*Ausgangstext*

▬▬▬

Christen in Syrien: Alles, was sie sich wünschen, ist ein ruhiges Fest - aber das haben sie auch dieses Jahr nicht

Von Karin Leukefeld, Damaskus *

Damaskus wenige Wochen vor Jahresende. Die Nacht bricht früh herein über die Straßen der umkämpften syrischen Hauptstadt, Schüsse und Explosionen hallen mit dem Abendwind von der östlichen Ghouta über die Damaszener Altstadt, erstaunlich unberührt davon gehen die Menschen ihrem Alltag nach. Bepackt mit Tüten und Taschen bringen Frauen und Kinder Einkäufe nach Hause, junge Leute schlendern lachend durch den Suk Midhat Pascha, einen Markt, und über die Gerade Straße, die vom Al-Jabiah-Tor zum Bab Sharki, dem Osttor führt.

In einem Bunker unter dem neu angelegten Park an der Kreuzung zur Thomasstraße sollen Inlandsvertriebene wohnen, erzählt man sich unter den Anwohnern. Und tatsächlich sitzen viele Menschen in kleinen Gruppen auf den Parkbänken und unterhalten sich leise. Eine tief verschleierte junge Frau wiegt ihr Kleinkind auf dem Arm, diese Kleidung sah man bisher in der Damaszener Altstadt eher an Festtagen, wenn die Bevölkerung aus den umliegenden Orten zum Vergnügen durch die alten Gassen und Märkten streifte, hin zur ehrwürdigen Omayyaden-Moschee.

Heute haben sich im Umland von Damaskus und in den Vororten bewaffnete Gruppen verschanzt, Kampfjets der Luftwaffe fliegen Angriffe, die Einwohner fliehen zu Verwandten aufs Land oder rücken in der Stadt zusammen. Sie leben in Sporteinrichtungen, preisgünstigen Hotels oder privaten Unterkünften. Oder hier, in einem Bunker unter der Altstadt. Die Neuankömmlinge werden von ihren neuen Nachbarn, syrischen und internationalen Hilfsorganisationen versorgt. Still ertragen sie ihr Schicksal, das sie sich nicht ausgesucht haben.

Anfangs blieben die Christen von den Auseinandersetzungen verschont. Zwar gibt es bei ihnen durchaus Kritik am politischen System, Christliche Oppositionelle haben sich – in legalen oder illegalen Parteien – politisch für Veränderungen engagiert. Seit die Konfrontationen in Syrien aber zunehmend militärisch ausgetragen werden, haben viele christliche Familien Opfer zu beklagen. Sehr viele ihrer Söhne, Brüder, Väter und Ehemänner dienen in der Armee oder der Polizei. Eine junge Krankenschwester berichtet, allein in ihrer Familie seien acht Männer getötet worden. Hohe Repräsentanten der Kirche und engagierte Priester haben sich häufig vermittelnd zwischen Aufständischen und Regierungsvertretern oder bei Entführungen eingesetzt. Und manche bezahlten dieses Engagement mit dem Leben.

▬▬▬

*Einträge*
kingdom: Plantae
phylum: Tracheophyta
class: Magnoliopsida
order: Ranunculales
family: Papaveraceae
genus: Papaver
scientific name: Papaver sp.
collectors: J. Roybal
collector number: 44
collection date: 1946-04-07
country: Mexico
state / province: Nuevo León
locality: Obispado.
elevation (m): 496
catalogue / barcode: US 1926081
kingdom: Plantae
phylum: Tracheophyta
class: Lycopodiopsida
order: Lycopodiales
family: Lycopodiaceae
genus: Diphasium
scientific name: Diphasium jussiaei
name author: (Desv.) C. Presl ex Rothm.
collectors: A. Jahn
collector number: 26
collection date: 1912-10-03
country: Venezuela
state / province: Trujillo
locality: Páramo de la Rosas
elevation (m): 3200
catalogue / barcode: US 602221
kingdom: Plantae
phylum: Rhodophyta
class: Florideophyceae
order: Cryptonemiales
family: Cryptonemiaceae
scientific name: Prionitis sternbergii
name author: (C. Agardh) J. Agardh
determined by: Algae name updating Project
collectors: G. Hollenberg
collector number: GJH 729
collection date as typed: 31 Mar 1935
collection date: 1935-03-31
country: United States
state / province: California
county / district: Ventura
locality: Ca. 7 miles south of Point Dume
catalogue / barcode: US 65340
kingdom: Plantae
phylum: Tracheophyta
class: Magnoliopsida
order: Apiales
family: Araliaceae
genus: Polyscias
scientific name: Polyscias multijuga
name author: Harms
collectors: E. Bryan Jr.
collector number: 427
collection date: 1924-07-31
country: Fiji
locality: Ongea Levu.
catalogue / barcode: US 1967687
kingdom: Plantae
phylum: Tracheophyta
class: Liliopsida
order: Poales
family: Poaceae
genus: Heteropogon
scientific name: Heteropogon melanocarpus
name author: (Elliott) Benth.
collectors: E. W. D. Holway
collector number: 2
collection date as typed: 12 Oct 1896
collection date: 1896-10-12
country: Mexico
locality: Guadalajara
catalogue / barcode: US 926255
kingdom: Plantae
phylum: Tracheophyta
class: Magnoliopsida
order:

▬▬▬

*Aufgaben*
a: Beantworten Sie anhand des Berichts über Christen in Syrien diese Fragen:
(i) Wohin führt die Gerade Straße vom Al-Jabiah-Tor aus?
(ii) Von wem werden die Neuankömmlinge versorgt?
(iii) Wie viele Männer wurden laut der jungen Krankenschwester allein in ihrer Familie getötet?
b: Geben Sie aus dem Bericht über Christen in Syrien den Abschnitt wörtlich wieder, der bei „In einem Bunker unter dem“ beginnt und bei „zur ehrwürdigen Omayyaden-Moschee.“ endet.

*Die Antworten*
a:
(i) Zum Bab Sharki, dem Osttor.
(ii) Von ihren neuen Nachbarn sowie von syrischen und internationalen Hilfsorganisationen.
(iii) Acht.

b:
In einem Bunker unter dem neu angelegten Park an der Kreuzung zur Thomasstraße sollen Inlandsvertriebene wohnen, erzählt man sich unter den Anwohnern. Und tatsächlich sitzen viele Menschen in kleinen Gruppen auf den Parkbänken und unterhalten sich leise. Eine tief verschleierte junge Frau wiegt ihr Kleinkind auf dem Arm, diese Kleidung sah man bisher in der Damaszener Altstadt eher an Festtagen, wenn die Bevölkerung aus den umliegenden Orten zum Vergnügen durch die alten Gassen und Märkten streifte, hin zur ehrwürdigen Omayyaden-Moschee.